The language $$D=\{[M]|M([M])=0\}$$ is not decidable because of the following argument:

Suppose there was a $$TM \space M_D$$ that decides $$D$$. Then if we gave $$M_D \space [M]$$, there would be two possible outcomes:

1. $$M_D([M_D])=1 \text{ (accepts)}\implies M_D \text{ does accept }M_D$$, contradiction, because then $$M_D([M_D])=0$$ must be true.

2. $$M_D([M_D])=0 \text{ (does not accept})\implies M_D \text{ does accept }M_D$$, contradiction, because then $$M_D([M_D])=1$$ must be true.

Anyways, I think most people are familiar with the proof.

My question is:

Where does the following argument fail? (I think this is important to understand other proofs where diagonalization is involved)

Suppose we have a $$TM$$ $$M_D$$ that decides if another $$TM \space M$$ does not accept $$[M]$$. What if we just restrict $$M_D$$ so that it decides D for almost every other Turing Machine?
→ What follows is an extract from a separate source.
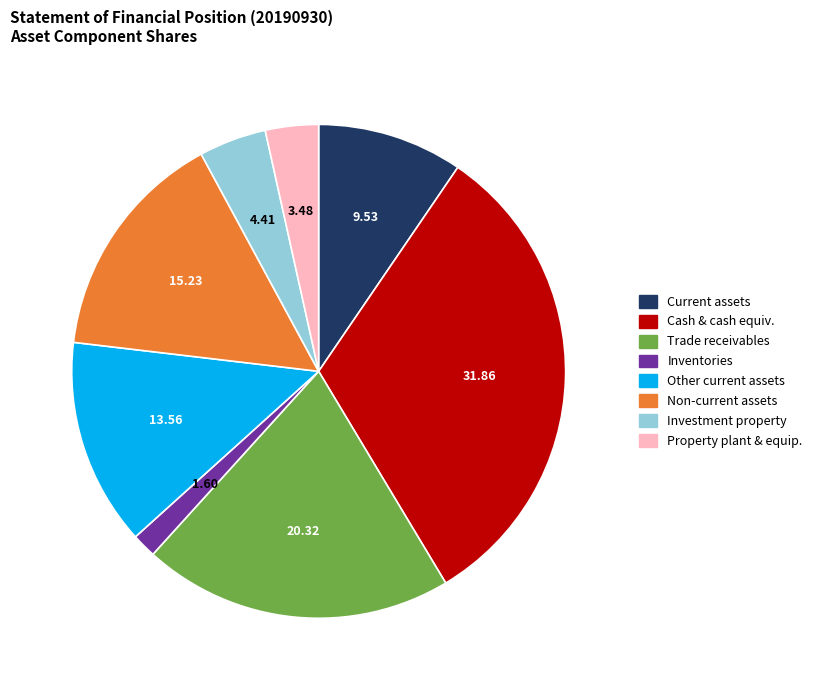

Does any single category account for the majority?

No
So in this case we could say: $$M_D$$ does not decide for itself if $$M_D$$ accepts $$[M_D]$$, but it decides for every other Turing Machine.

Is this restriction useless because then it is possible to construct infinitely many Turing Machines for which $$M_D$$ can not decide whether they accept 'themselves'?

Even with your restriction $$D$$ is undecidable. You can still reduce the halting problem of a TM $$A$$ on a word $$x$$ to $$D$$. Construct a TM $$B$$ that simulates $$A$$ on $$x$$. If $$A$$ halts, $$B$$ accepts its input. Otherwise $$B$$ runs forever. Clearly then $$A$$ halts on $$x$$ iff $$B \not\in D$$. Note that you can always construct $$B$$ such that $$B \neq M_D$$ by performing additional, irrelevant steps.